[[ Records for this exercise open ]]

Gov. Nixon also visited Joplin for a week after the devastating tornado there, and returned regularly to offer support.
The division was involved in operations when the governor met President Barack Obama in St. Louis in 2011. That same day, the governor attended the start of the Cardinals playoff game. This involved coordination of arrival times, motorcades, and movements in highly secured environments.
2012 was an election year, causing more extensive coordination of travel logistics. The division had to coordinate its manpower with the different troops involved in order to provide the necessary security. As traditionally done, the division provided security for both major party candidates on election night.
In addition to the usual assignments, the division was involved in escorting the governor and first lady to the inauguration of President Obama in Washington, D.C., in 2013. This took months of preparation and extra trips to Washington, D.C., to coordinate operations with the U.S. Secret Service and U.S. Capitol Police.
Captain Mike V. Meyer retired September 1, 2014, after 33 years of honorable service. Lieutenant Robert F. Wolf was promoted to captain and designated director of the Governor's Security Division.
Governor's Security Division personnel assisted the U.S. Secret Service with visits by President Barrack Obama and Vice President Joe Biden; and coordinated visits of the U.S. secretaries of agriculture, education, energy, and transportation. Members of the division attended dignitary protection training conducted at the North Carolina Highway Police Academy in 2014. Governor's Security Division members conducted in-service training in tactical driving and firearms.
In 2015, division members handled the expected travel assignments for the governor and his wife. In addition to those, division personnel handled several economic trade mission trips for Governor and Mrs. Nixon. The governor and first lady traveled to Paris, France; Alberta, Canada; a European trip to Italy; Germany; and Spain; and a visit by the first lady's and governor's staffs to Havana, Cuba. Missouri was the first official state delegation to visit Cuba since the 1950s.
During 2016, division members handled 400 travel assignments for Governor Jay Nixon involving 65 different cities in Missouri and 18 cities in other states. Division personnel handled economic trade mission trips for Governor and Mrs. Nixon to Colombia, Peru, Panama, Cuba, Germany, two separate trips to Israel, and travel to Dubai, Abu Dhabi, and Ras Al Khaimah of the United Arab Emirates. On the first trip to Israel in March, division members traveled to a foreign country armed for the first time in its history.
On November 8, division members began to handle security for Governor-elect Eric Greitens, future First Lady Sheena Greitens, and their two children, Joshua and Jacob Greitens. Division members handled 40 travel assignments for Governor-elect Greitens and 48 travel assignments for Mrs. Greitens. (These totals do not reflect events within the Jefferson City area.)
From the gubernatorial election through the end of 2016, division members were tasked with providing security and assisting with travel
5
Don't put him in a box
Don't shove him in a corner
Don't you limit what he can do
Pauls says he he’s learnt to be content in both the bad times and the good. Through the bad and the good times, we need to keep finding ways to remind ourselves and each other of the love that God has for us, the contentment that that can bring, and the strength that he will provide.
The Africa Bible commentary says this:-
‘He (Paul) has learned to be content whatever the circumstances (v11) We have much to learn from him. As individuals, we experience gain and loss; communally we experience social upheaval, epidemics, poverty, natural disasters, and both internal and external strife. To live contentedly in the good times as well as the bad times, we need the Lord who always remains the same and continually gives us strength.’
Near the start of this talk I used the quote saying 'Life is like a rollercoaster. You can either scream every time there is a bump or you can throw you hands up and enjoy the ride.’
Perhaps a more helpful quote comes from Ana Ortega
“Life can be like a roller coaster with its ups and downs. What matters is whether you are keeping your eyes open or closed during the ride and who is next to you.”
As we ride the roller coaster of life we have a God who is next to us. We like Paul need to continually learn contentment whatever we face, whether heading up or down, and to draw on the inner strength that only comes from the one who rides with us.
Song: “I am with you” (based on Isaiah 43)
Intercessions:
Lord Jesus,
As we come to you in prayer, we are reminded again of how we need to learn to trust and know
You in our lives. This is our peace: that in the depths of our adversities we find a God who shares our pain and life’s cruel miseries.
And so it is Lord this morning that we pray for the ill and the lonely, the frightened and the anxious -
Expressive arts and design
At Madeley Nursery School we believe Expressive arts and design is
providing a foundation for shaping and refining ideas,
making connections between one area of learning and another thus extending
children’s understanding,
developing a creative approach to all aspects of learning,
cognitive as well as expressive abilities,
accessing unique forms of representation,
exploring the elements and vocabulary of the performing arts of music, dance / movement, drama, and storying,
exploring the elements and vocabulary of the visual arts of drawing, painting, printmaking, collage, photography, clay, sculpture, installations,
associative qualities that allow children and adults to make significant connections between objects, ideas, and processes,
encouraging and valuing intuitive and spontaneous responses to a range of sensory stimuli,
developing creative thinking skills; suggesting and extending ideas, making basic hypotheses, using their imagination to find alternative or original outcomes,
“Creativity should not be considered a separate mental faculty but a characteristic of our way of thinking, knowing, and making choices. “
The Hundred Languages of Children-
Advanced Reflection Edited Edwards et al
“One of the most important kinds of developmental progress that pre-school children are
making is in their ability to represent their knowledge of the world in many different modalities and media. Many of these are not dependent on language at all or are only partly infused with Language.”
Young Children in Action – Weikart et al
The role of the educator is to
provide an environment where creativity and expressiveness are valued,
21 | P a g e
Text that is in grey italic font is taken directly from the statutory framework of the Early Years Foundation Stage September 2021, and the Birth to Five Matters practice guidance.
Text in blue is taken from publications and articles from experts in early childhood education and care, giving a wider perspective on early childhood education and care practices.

[[ Records for this exercise closed ]]

- Exercise requirements -
Find the word "whether" in the entries above. Copy every line that has it.

- Answer to this exercise -
“Life can be like a roller coaster with its ups and downs. What matters is whether you are keeping your eyes open or closed during the ride and who is next to you.”
As we ride the roller coaster of life we have a God who is next to us. We like Paul need to continually learn contentment whatever we face, whether heading up or down, and to draw on the inner strength that only comes from the one who rides with us.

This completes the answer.